%%

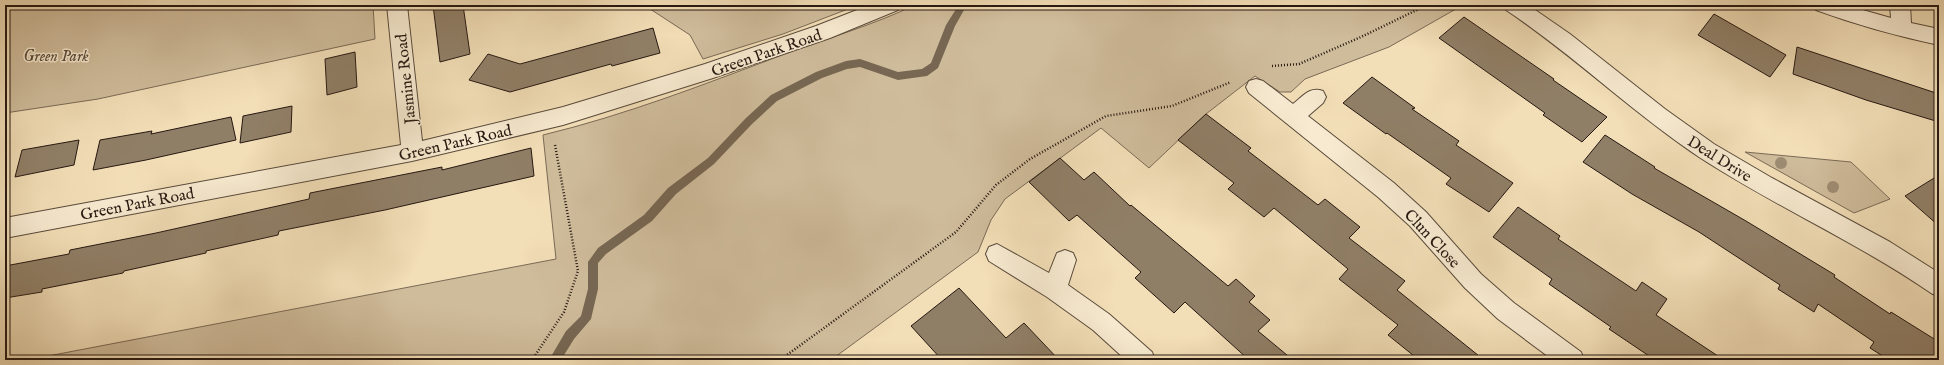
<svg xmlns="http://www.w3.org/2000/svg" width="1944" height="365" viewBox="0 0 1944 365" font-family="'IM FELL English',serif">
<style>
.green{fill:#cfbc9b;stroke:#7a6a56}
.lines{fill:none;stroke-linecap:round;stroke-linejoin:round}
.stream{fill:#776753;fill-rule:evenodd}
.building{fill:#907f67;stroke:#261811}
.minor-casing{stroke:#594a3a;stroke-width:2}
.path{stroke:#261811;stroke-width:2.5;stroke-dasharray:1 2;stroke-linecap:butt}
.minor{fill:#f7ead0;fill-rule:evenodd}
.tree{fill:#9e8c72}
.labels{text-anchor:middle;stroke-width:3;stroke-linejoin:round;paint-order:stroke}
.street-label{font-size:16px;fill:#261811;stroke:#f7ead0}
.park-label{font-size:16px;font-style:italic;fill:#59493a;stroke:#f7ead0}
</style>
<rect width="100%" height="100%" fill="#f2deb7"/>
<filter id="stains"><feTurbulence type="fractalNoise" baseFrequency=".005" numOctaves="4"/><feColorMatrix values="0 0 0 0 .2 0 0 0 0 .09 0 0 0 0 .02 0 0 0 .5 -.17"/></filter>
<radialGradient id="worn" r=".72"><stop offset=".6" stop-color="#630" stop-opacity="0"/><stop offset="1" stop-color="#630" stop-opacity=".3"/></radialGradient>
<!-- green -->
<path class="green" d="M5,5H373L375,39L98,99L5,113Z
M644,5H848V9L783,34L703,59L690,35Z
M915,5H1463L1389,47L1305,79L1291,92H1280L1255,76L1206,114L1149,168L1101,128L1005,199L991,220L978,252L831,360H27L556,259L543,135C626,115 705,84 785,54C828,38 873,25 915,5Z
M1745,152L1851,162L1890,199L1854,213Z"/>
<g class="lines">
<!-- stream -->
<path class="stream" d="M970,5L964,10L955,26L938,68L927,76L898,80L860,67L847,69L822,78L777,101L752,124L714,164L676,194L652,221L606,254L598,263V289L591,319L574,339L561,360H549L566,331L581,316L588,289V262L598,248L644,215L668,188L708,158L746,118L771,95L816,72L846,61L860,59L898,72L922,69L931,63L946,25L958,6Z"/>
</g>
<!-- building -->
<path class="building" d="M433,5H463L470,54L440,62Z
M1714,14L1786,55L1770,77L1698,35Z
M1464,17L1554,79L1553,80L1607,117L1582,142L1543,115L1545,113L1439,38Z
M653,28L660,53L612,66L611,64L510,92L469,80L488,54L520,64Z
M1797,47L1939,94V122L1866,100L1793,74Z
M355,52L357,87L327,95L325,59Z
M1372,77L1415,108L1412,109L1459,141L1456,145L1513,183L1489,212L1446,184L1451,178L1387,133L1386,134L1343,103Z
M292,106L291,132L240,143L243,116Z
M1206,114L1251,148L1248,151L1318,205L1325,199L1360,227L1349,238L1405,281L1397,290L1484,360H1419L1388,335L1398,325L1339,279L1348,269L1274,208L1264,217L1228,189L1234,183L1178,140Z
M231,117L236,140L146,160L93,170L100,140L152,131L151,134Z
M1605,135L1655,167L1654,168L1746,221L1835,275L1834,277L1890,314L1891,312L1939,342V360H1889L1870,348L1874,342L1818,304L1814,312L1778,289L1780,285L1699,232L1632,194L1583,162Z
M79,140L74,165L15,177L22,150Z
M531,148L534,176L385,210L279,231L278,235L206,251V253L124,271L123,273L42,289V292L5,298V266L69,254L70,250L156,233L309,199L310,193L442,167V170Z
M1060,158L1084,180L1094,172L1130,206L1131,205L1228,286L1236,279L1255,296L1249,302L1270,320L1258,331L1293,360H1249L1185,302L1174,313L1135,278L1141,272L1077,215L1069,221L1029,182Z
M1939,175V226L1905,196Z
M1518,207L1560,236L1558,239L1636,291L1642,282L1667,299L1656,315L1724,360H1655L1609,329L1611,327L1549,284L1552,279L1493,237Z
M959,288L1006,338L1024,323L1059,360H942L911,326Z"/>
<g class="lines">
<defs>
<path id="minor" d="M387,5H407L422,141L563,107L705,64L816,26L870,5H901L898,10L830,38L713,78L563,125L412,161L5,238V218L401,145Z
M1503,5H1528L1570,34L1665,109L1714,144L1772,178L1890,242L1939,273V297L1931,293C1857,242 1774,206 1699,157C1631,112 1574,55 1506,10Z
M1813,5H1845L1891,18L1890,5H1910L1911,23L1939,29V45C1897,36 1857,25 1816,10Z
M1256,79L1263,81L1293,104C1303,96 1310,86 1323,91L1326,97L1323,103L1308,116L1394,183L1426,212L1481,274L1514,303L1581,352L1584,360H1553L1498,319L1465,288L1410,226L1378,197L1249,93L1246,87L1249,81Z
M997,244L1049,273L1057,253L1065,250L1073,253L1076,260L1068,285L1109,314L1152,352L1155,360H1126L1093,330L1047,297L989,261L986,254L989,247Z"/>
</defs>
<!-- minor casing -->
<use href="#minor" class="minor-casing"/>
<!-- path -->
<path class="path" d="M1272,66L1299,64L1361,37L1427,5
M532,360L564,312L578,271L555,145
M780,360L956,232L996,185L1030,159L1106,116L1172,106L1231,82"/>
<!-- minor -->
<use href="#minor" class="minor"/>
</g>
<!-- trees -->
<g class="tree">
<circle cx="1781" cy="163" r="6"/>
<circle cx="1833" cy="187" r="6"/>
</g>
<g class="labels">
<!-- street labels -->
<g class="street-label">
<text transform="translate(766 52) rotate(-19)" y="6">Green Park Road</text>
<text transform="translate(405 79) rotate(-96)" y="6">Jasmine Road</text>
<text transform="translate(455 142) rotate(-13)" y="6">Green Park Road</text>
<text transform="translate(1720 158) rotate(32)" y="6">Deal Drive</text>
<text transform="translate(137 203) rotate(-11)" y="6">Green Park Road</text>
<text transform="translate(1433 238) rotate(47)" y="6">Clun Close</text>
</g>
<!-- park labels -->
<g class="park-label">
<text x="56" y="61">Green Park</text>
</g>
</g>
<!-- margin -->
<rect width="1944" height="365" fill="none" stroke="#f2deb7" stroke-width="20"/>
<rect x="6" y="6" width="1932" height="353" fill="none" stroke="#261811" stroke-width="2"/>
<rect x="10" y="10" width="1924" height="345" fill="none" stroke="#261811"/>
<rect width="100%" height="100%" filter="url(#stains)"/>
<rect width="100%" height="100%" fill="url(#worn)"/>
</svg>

%%

Produce an exact copy of every line above, with the images left out.

### PROBLEM SOLUTION
<svg xmlns="http://www.w3.org/2000/svg" width="1944" height="365" viewBox="0 0 1944 365" font-family="'IM FELL English',serif">
<style>
.green{fill:#cfbc9b;stroke:#7a6a56}
.lines{fill:none;stroke-linecap:round;stroke-linejoin:round}
.stream{fill:#776753;fill-rule:evenodd}
.building{fill:#907f67;stroke:#261811}
.minor-casing{stroke:#594a3a;stroke-width:2}
.path{stroke:#261811;stroke-width:2.5;stroke-dasharray:1 2;stroke-linecap:butt}
.minor{fill:#f7ead0;fill-rule:evenodd}
.tree{fill:#9e8c72}
.labels{text-anchor:middle;stroke-width:3;stroke-linejoin:round;paint-order:stroke}
.street-label{font-size:16px;fill:#261811;stroke:#f7ead0}
.park-label{font-size:16px;font-style:italic;fill:#59493a;stroke:#f7ead0}
</style>
<rect width="100%" height="100%" fill="#f2deb7"/>
<filter id="stains"><feTurbulence type="fractalNoise" baseFrequency=".005" numOctaves="4"/><feColorMatrix values="0 0 0 0 .2 0 0 0 0 .09 0 0 0 0 .02 0 0 0 .5 -.17"/></filter>
<radialGradient id="worn" r=".72"><stop offset=".6" stop-color="#630" stop-opacity="0"/><stop offset="1" stop-color="#630" stop-opacity=".3"/></radialGradient>
<!-- green -->
<path class="green" d="M5,5H373L375,39L98,99L5,113Z
M644,5H848V9L783,34L703,59L690,35Z
M915,5H1463L1389,47L1305,79L1291,92H1280L1255,76L1206,114L1149,168L1101,128L1005,199L991,220L978,252L831,360H27L556,259L543,135C626,115 705,84 785,54C828,38 873,25 915,5Z
M1745,152L1851,162L1890,199L1854,213Z"/>
<g class="lines">
<!-- stream -->
<path class="stream" d="M970,5L964,10L955,26L938,68L927,76L898,80L860,67L847,69L822,78L777,101L752,124L714,164L676,194L652,221L606,254L598,263V289L591,319L574,339L561,360H549L566,331L581,316L588,289V262L598,248L644,215L668,188L708,158L746,118L771,95L816,72L846,61L860,59L898,72L922,69L931,63L946,25L958,6Z"/>
</g>
<!-- building -->
<path class="building" d="M433,5H463L470,54L440,62Z
M1714,14L1786,55L1770,77L1698,35Z
M1464,17L1554,79L1553,80L1607,117L1582,142L1543,115L1545,113L1439,38Z
M653,28L660,53L612,66L611,64L510,92L469,80L488,54L520,64Z
M1797,47L1939,94V122L1866,100L1793,74Z
M355,52L357,87L327,95L325,59Z
M1372,77L1415,108L1412,109L1459,141L1456,145L1513,183L1489,212L1446,184L1451,178L1387,133L1386,134L1343,103Z
M292,106L291,132L240,143L243,116Z
M1206,114L1251,148L1248,151L1318,205L1325,199L1360,227L1349,238L1405,281L1397,290L1484,360H1419L1388,335L1398,325L1339,279L1348,269L1274,208L1264,217L1228,189L1234,183L1178,140Z
M231,117L236,140L146,160L93,170L100,140L152,131L151,134Z
M1605,135L1655,167L1654,168L1746,221L1835,275L1834,277L1890,314L1891,312L1939,342V360H1889L1870,348L1874,342L1818,304L1814,312L1778,289L1780,285L1699,232L1632,194L1583,162Z
M79,140L74,165L15,177L22,150Z
M531,148L534,176L385,210L279,231L278,235L206,251V253L124,271L123,273L42,289V292L5,298V266L69,254L70,250L156,233L309,199L310,193L442,167V170Z
M1060,158L1084,180L1094,172L1130,206L1131,205L1228,286L1236,279L1255,296L1249,302L1270,320L1258,331L1293,360H1249L1185,302L1174,313L1135,278L1141,272L1077,215L1069,221L1029,182Z
M1939,175V226L1905,196Z
M1518,207L1560,236L1558,239L1636,291L1642,282L1667,299L1656,315L1724,360H1655L1609,329L1611,327L1549,284L1552,279L1493,237Z
M959,288L1006,338L1024,323L1059,360H942L911,326Z"/>
<g class="lines">
<defs>
<path id="minor" d="M387,5H407L422,141L563,107L705,64L816,26L870,5H901L898,10L830,38L713,78L563,125L412,161L5,238V218L401,145Z
M1503,5H1528L1570,34L1665,109L1714,144L1772,178L1890,242L1939,273V297L1931,293C1857,242 1774,206 1699,157C1631,112 1574,55 1506,10Z
M1813,5H1845L1891,18L1890,5H1910L1911,23L1939,29V45C1897,36 1857,25 1816,10Z
M1256,79L1263,81L1293,104C1303,96 1310,86 1323,91L1326,97L1323,103L1308,116L1394,183L1426,212L1481,274L1514,303L1581,352L1584,360H1553L1498,319L1465,288L1410,226L1378,197L1249,93L1246,87L1249,81Z
M997,244L1049,273L1057,253L1065,250L1073,253L1076,260L1068,285L1109,314L1152,352L1155,360H1126L1093,330L1047,297L989,261L986,254L989,247Z"/>
</defs>
<!-- minor casing -->
<use href="#minor" class="minor-casing"/>
<!-- path -->
<path class="path" d="M1272,66L1299,64L1361,37L1427,5
M532,360L564,312L578,271L555,145
M780,360L956,232L996,185L1030,159L1106,116L1172,106L1231,82"/>
<!-- minor -->
<use href="#minor" class="minor"/>
</g>
<!-- trees -->
<g class="tree">
<circle cx="1781" cy="163" r="6"/>
<circle cx="1833" cy="187" r="6"/>
</g>
<g class="labels">
<!-- street labels -->
<g class="street-label">
<text transform="translate(766 52) rotate(-19)" y="6">Green Park Road</text>
<text transform="translate(405 79) rotate(-96)" y="6">Jasmine Road</text>
<text transform="translate(455 142) rotate(-13)" y="6">Green Park Road</text>
<text transform="translate(1720 158) rotate(32)" y="6">Deal Drive</text>
<text transform="translate(137 203) rotate(-11)" y="6">Green Park Road</text>
<text transform="translate(1433 238) rotate(47)" y="6">Clun Close</text>
</g>
<!-- park labels -->
<g class="park-label">
<text x="56" y="61">Green Park</text>
</g>
</g>
<!-- margin -->
<rect width="1944" height="365" fill="none" stroke="#f2deb7" stroke-width="20"/>
<rect x="6" y="6" width="1932" height="353" fill="none" stroke="#261811" stroke-width="2"/>
<rect x="10" y="10" width="1924" height="345" fill="none" stroke="#261811"/>
<rect width="100%" height="100%" filter="url(#stains)"/>
<rect width="100%" height="100%" fill="url(#worn)"/>
</svg>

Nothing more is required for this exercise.